En fait, et c'était vraiment mieux ainsi, Juan Bautista n'avait rien vu car il était en avant des deux protagonistes.
 
« Je n'ai rien vu, rien entendu mais je t'assure que tu nous as fait très peur. »
 
« Mais tout de même, insista Jean-Barnabé, je n'ai pas sauté en marche ! »
 
« Non, mais d'après les autres gus, ton poulain a fait un écart quand l’autre est venu à ta hauteur, ton poulain a glissé et tu t'es retrouvé le nez dans l'herbe, voilà tout. »
 
« Un écart ? Mais ce poulain n'a jamais bougé une oreille, on dirait un vieux, c'est d'ailleurs bien pour ça que le patron le met à ma liste ! »
 
« Tu sais, ça arrive. L'essentiel c'est que tu t’en sois sorti...»
 
Ils parlèrent de choses et d'autres et Juan Bautista promit à son père de venir le revoir le surlendemain car ses obligations ne lui permettaient pas mieux.
 
« Les médecins ne vont pas te laisser sortir avant quelques jours d'après ce qu'ils m'ont dit, trois jours de coma, ils ne prennent pas ça à la légère... Tiens, je t'ai amené un peu de lecture, Paris Turf bien sûr mais aussi un magazine qui devrait te distraire... A bientôt, ou plutôt à après-demain, et bon courage... »
 
Après demain arriva lentement et la visite de son fils pas du tout... Un coup de téléphone passé de sa voiture pour se faire excuser son absence fut le seul contact que JB eut avec ce garçon auquel il s'attachait de plus en plus, alors qu'à contrario, le jeune jockey, lui, cherchait de toute évidence à s'émanciper. Même si il pouvait comprendre que son fils avait mieux à faire que de venir le voir, car après tout, comme lui quelques années auparavant, il était en quête de réussite professionnelle, il était néanmoins bien triste de sentir que l'isolement risquait vite de devenir le plus déplorable de son quotidien.
 
Il espérait pourtant qu'une fois quitté cet hôpital, la vie d'avant allait reprendre son cours et que grâce à Juan Bautista, il allait lui redonner du sens et du mouvement. Quand le médecin lui annonça que sa sortie était proche, tout s'éclaira, la joie et l'espoir le gagnèrent pour plusieurs heures. Pour compléter son bonheur, son fils l'appela mais lorsqu’il lui annonça cette bonne nouvelle qui aurait du le réjouir, Juan Bautista en parut presque indifférent, ce qui ne manqua pas de peiner beaucoup Jean-Barnabé, même si il ne laissa rien percevoir.
 
Il dut même lui demander de venir le chercher car ce dernier ne se proposa pas spontanément. Il vint tout de même,mais avec trois heures de retard sur l'horaire convenu. Jean-Barnabé s’abstint pourtant de tout reproche.
 
« Je te dépose chez toi et je file, annonça Juan Bautista à l'auteur de ses jours, j'ai rendez-vous et je suis déjà en retard. »
 
Son père ne répondit rien, d'ailleurs la conversation sur la route qui les conduisait de l’hôpital à la maison fut plus que concise... Juan Bautista déposa son père devant chez lui et démarra immédiatement. Jean-Barnabé resta là, devant la porte, un peu désœuvré mais surtout très mal à l'aise. Il fit tourner la clé dans la serrure et rentra retrouver son sweet home sans aucun plaisir.
 
Pour la première fois de sa vie, réellement, la solitude lui pesait. Jusque là c'était plutôt une bonne compagne, une douce habitude, presque une amie avec qui il s'endormait chaque soir, en accord avec lui-même puisque c'était son choix de vie.

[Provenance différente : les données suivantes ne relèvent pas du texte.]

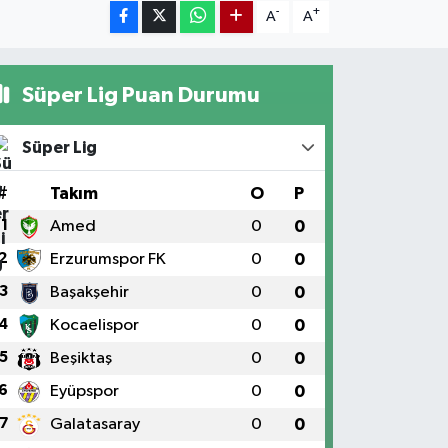
-
+
A
A
Süper Lig Puan Durumu
Süper Lig
#
Takım
O
P
1
Amed
0
0
2
Erzurumspor FK
0
0
3
Başakşehir
0
0
4
Kocaelispor
0
0
5
Beşiktaş
0
0
6
Eyüpspor
0
0
7
Galatasaray
0
0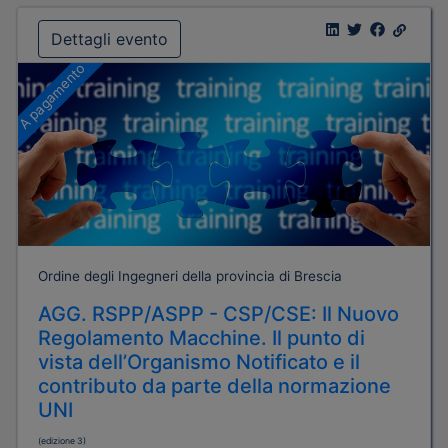
Dettagli evento
A pagamento
Ordine degli Ingegneri della provincia di Brescia
AGG. RSPP/ASPP - CSP/CSE: Il Nuovo
Regolamento Macchine. Il punto di
vista dell’Organismo Notificato e il
contributo da parte della normazione
UNI
(edizione 3)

Le lendemain matin, bien que le corps médical ne lui ait pas permis de reprendre le travail pour l'instant, il décida d'aller à l'écurie en promeneur car il avait besoin de voir du monde et de la vie, de sentir l'odeur du crottin, et de se retrouver dans son élément.
 
En fait, sans vouloir se l'avouer, il savait aussi que là-bas, il pourrait retrouver son fils, en plein travail probablement, mais qu'importe ! D’instinct il en ressentit le besoin. Après avoir présenté ses respects au patron et effectué quelques salutations inter lads moins protocolaires, il alla jusqu'au box où Juan Bautista dessellait le pur-sang qu'il venait d'exercer précédemment.Le téléphone portable coincé dans les oreillettes de son casque, il s’affairait autour du cheval qu'il finissait tout en continuant sa conversation téléphonique.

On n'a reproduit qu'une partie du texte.